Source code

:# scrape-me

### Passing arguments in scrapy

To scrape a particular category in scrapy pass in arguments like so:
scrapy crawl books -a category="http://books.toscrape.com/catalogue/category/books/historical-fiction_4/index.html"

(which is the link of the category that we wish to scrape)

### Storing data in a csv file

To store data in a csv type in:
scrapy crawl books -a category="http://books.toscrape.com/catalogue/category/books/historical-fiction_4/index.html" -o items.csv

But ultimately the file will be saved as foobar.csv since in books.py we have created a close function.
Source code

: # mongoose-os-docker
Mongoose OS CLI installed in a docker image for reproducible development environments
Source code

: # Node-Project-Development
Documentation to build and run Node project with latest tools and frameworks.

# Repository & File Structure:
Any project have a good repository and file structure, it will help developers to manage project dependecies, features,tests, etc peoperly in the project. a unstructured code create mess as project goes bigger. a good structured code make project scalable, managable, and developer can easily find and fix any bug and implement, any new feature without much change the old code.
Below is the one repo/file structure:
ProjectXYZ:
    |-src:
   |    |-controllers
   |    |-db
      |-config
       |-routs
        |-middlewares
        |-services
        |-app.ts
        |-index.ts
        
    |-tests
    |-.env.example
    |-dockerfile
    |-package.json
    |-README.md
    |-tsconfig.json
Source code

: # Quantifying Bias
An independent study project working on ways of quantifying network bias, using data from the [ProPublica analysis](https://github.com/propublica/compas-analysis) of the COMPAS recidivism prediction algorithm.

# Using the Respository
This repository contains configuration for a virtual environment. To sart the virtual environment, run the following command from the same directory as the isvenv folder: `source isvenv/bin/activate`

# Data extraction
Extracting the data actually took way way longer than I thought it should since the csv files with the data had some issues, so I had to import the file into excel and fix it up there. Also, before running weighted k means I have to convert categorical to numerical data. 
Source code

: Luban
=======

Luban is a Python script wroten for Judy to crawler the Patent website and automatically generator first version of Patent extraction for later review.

================================

• JOB
All lines above with "have" in them should be returned.

• REPLY
But ultimately the file will be saved as foobar.csv since in books.py we have created a close function.
Any project have a good repository and file structure, it will help developers to manage project dependecies, features,tests, etc peoperly in the project. a unstructured code create mess as project goes bigger. a good structured code make project scalable, managable, and developer can easily find and fix any bug and implement, any new feature without much change the old code.
Extracting the data actually took way way longer than I thought it should since the csv files with the data had some issues, so I had to import the file into excel and fix it up there. Also, before running weighted k means I have to convert categorical to numerical data. 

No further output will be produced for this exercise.